For the French director of the spot, Antoine Bardou-Jacquet, the most important criterion was "That we only use specifically Accord car pieces and that nothing should be faked in post-production." Why use real parts? Why not animate them or use CG techniques? "Because," says Jonathan Campbell, Honda account director at W+K, "the point that we're making is about the engineering of the car. By filming it all in-camera and using actual Accord car parts, the ad says 'this is how much attention to detail goes in to our cars.'"

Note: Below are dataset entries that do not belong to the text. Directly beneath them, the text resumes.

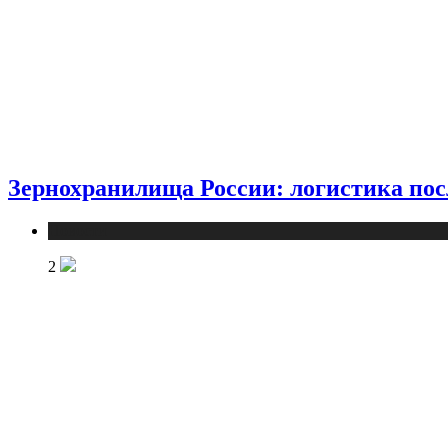
Зернохранилища России: логистика пос
Новости
2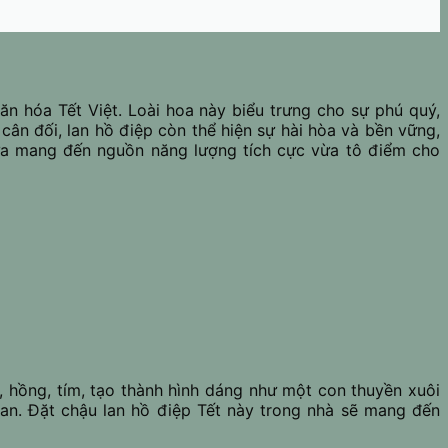
n hóa Tết Việt. Loài hoa này biểu trưng cho sự phú quý,
n đối, lan hồ điệp còn thể hiện sự hài hòa và bền vững,
 vừa mang đến nguồn năng lượng tích cực vừa tô điểm cho
, hồng, tím, tạo thành hình dáng như một con thuyền xuôi
 an. Đặt chậu lan hồ điệp Tết này trong nhà sẽ mang đến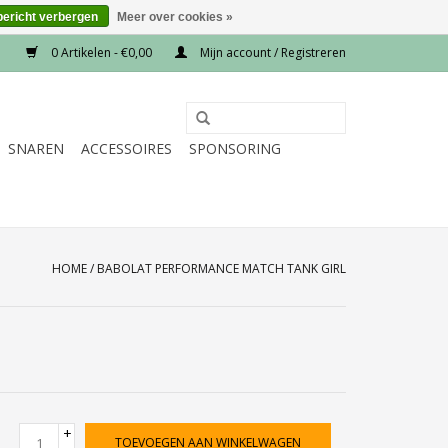
bericht verbergen
Meer over cookies »
0 Artikelen - €0,00
Mijn account / Registreren
SNAREN
ACCESSOIRES
SPONSORING
HOME
/
BABOLAT PERFORMANCE MATCH TANK GIRL
+
TOEVOEGEN AAN WINKELWAGEN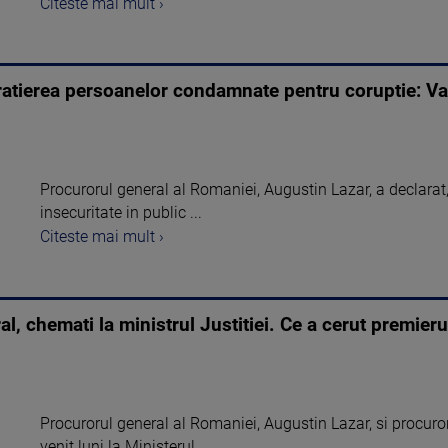
Citeste mai mult ›
ratierea persoanelor condamnate pentru coruptie: Va
Procurorul general al Romaniei, Augustin Lazar, a declarat,
insecuritate in public ...
Citeste mai mult ›
l, chemati la ministrul Justitiei. Ce a cerut premieru
Procurorul general al Romaniei, Augustin Lazar, si procuro
venit luni la Ministerul ...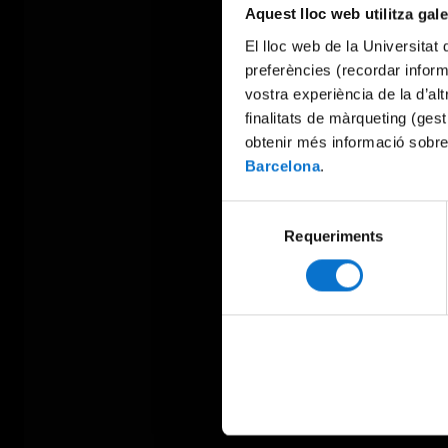
Aquest lloc web utilitza gal
El lloc web de la Universitat 
preferències (recordar infor
vostra experiència de la d’al
finalitats de màrqueting (gest
obtenir més informació sobre
Barcelona
.
Selecció
Requeriments
de
consentiment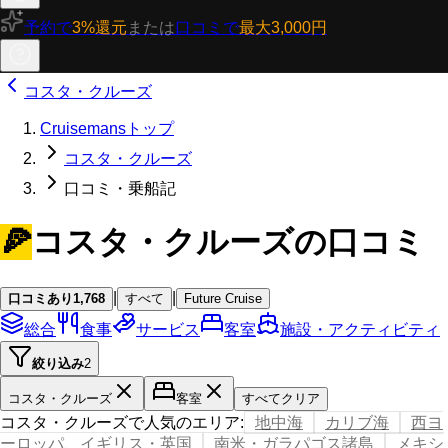
予約で
3%還元
または
口コミで
最大3,000円
コスタ・クルーズ
Cruisemansトップ
コスタ・クルーズ
口コミ・乗船記
🍕
コスタ・クルーズの口コミ
|
|
口コミあり
1,768
すべて
Future Cruise
総合
食事
サービス
客室
施設・アクティビティ
絞り込み
2
コスタ・クルーズ
客室
すべてクリア
コスタ・クルーズで人気のエリア
:
地中海
カリブ海
西ヨ
ーロッパ、イギリス・英国
南米・ガラパゴス諸島
メキシ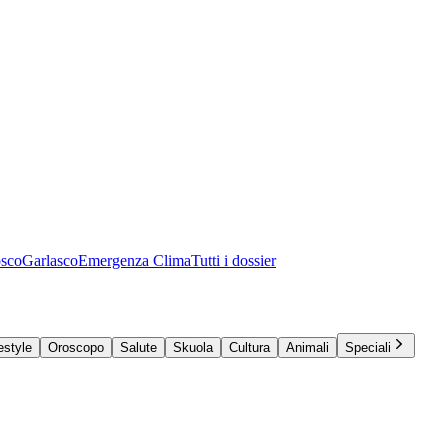
osco
Garlasco
Emergenza Clima
Tutti i dossier
estyle
Oroscopo
Salute
Skuola
Cultura
Animali
Speciali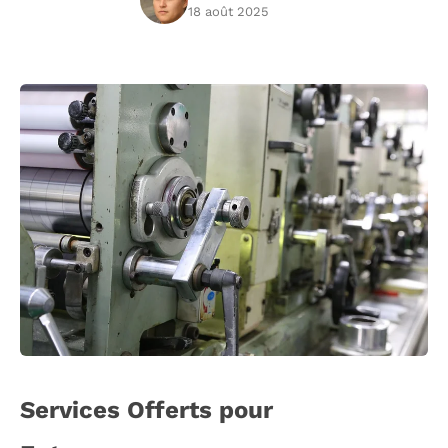
18 août 2025
Services Offerts pour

So for five months, in a studio in Paris, Bardou-Jacquet and a team including an art director, a sculptor and a photographer as well as a special effects supervisor and a graphic artist, worked on pre-production, testing and re-testing different car parts in different sequences. And this was all done at a time before the car had even gone into production.
Creative director Tony Davidson explains how this problem was solved: "We got a specially built pre-production car from Honda which we totally stripped," he says. "Honda wanted us to include certain car features, such as a door with the wing-mirror indicator and also the rain sensitive windscreen that triggers the wipers." (It was whilst looking at these things that the French team discovered that the windscreen wipers actually "walked" when not attached to the windscreen.)
So was five months of experimenting and testing enough time to ensure that the entire sequence be shot in one perfect take? "Essentially, yes," says Gooden, although he admits that the size of the studio meant that the sequence was filmed in two sections. A vital cog in the making of this ad was the on-set presence of Flame operator, Barnsley from The Mill. He was able to advise straight away on details such as the lighting on the fine spray of water that lands on a windscreen, triggering the walking wipers, so that he didn't have to recreate the water spray in post-production.
Besides being responsible for joining the two halves of the sequence together, Barnsley mainly attended to fine details: "The kind of thing I was doing was slowing an object down here and there if it had clumsily clanked into the next object on the take that we went with basically smoothing out the rhythm of the sequence." There was also some highlighting work to be done to make clear the source of energy or passing on of movement: "At one point a pneumatic pump works to release something," Barnsley continues, "but the movement of the pump in-camera was so slight that I enlarged it to make it easier to see how everything is working in the sequence."
The TV airing during the Grand Prix isn't the only way Cog will worm its way into the nation's consciousness. A confident Tony Davidson says, "It'll also go out in viral form too. It will go round the world like that, even though it's an ad, because it looks great."